New Biological Clock Shows Body Parts Age At Different Rates

Brett Smith for redOrbit.com – Your Universe Online

According to a UCLA researcher’s newly developed way of measuring a person’s biological clock, a woman’s breasts age faster than the rest of her body.

The novel method developed by Steve Horvath, a professor of human genetics and biostatistics at UCLA, was created by studying methylation, a naturally occurring genetic progression that chemically changes DNA.

“To fight aging, we first need an objective way of measuring it. Pinpointing a set of biomarkers that keeps time throughout the body has been a four-year challenge,” Horvath explained. “My goal in inventing this clock is to help scientists improve their understanding of what speeds up and slows down the human aging process.”

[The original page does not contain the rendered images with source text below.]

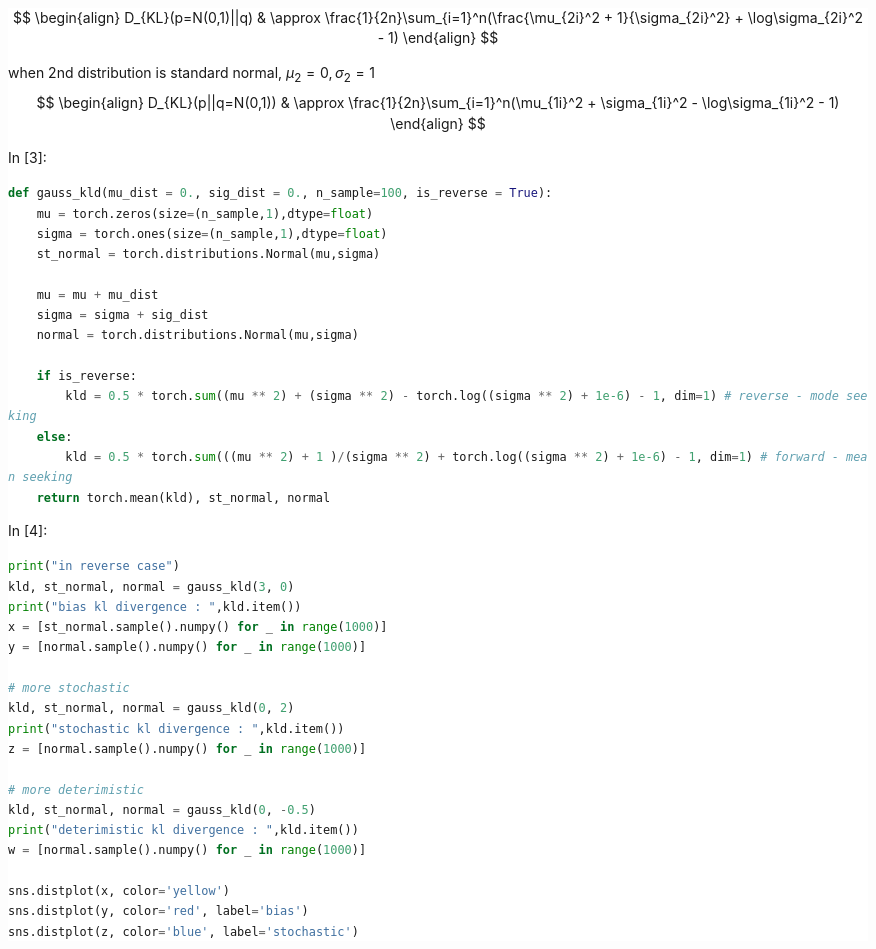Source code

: $$
\begin{align}
D_{KL}(p=N(0,1)||q) & \approx \frac{1}{2n}\sum_{i=1}^n(\frac{\mu_{2i}^2 + 1}{\sigma_{2i}^2} + \log\sigma_{2i}^2 - 1)
\end{align}
$$

when 2nd distribution is standard normal, $\mu_2 = 0,\sigma_2 = 1$
$$
\begin{align}
D_{KL}(p||q=N(0,1)) & \approx \frac{1}{2n}\sum_{i=1}^n(\mu_{1i}^2 + \sigma_{1i}^2 - \log\sigma_{1i}^2 - 1)
\end{align}
$$

<div class="prompt input_prompt">
In&nbsp;[3]:
</div>

<div class="input_area" markdown="1">

```python
def gauss_kld(mu_dist = 0., sig_dist = 0., n_sample=100, is_reverse = True):
    mu = torch.zeros(size=(n_sample,1),dtype=float) 
    sigma = torch.ones(size=(n_sample,1),dtype=float) 
    st_normal = torch.distributions.Normal(mu,sigma)
    
    mu = mu + mu_dist
    sigma = sigma + sig_dist
    normal = torch.distributions.Normal(mu,sigma)
    
    if is_reverse:
        kld = 0.5 * torch.sum((mu ** 2) + (sigma ** 2) - torch.log((sigma ** 2) + 1e-6) - 1, dim=1) # reverse - mode seeking
    else:
        kld = 0.5 * torch.sum(((mu ** 2) + 1 )/(sigma ** 2) + torch.log((sigma ** 2) + 1e-6) - 1, dim=1) # forward - mean seeking
    return torch.mean(kld), st_normal, normal
```

</div>

<div class="prompt input_prompt">
In&nbsp;[4]:
</div>

<div class="input_area" markdown="1">

```python
print("in reverse case")
kld, st_normal, normal = gauss_kld(3, 0)
print("bias kl divergence : ",kld.item())
x = [st_normal.sample().numpy() for _ in range(1000)]
y = [normal.sample().numpy() for _ in range(1000)]

# more stochastic
kld, st_normal, normal = gauss_kld(0, 2)
print("stochastic kl divergence : ",kld.item())
z = [normal.sample().numpy() for _ in range(1000)]

# more deterimistic
kld, st_normal, normal = gauss_kld(0, -0.5)
print("deterimistic kl divergence : ",kld.item())
w = [normal.sample().numpy() for _ in range(1000)]

sns.distplot(x, color='yellow')
sns.distplot(y, color='red', label='bias')
sns.distplot(z, color='blue', label='stochastic')
```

According to Horvath’s report in Genome Biology, the geneticist examined over 120 sets of genomic data previously collected by researchers who had looked at the methylation process in both healthy and cancerous human tissue.

Using nearly 8,000 samples of 51 tissue and cell types, Horvath tracked the relationship between age and methylation levels from gestation through 101 years of age. To create his clock, Horvath focused on over 350 genetic markers that vary with age and are found throughout the body.

The UCLA scientist tested the clock’s efficacy by contrasting various tissues’ biological age to their chronological age. When his method was shown to be accurate, Horvath said was ecstatic—and a little astonished.

“It’s surprising that one could develop a clock that reliably keeps time across the human anatomy,” he admitted. “My approach really compared apples and oranges, or in this case, very different parts of the body: the brain, heart, lungs, liver, kidney and cartilage.”

Using the new clock as a guide, most of the cell and tissue samples’ biological ages matched their chronological ages. However, a few diverged significantly – most notably women’s breast tissue was found to age faster than the rest of the body.

“Healthy breast tissue is about two to three years older than the rest of a woman’s body,” Horvath said. “If a woman has breast cancer, the healthy tissue next to the tumor is an average of 12 years older than the rest of her body.”

The geneticist speculated that his results could explain why breast cancer is the most common form of the disease in women. Horvath’s clock found that cancerous tissues are 36 years older, on average, than healthy tissue. The results could also explain why age is a key risk factor for many cancers in both genders.

In the study, Horvath also looked at the relative age of pluripotent stem cells, mature cells that have been reprogrammed to an embryonic stem cell-like state that can transition into any type of cell in the body and continue dividing ad infinitum.

“My research shows that all stem cells are newborns,” he said. “More importantly, the process of transforming a person’s cells into pluripotent stem cells resets the cells’ clock to zero.”

“The big question is whether the biological clock controls a process that leads to aging,” Horvath added. “If so, the clock will become an important biomarker for studying new therapeutic approaches to keeping us young.”

The UCLA researcher’s new method also indicated that the rate of human aging isn’t constant.

“The clock’s ticking rate isn’t constant,” he explained. “It ticks much faster when we’re born and growing from children into teenagers, then slows to a constant rate when we reach 20.”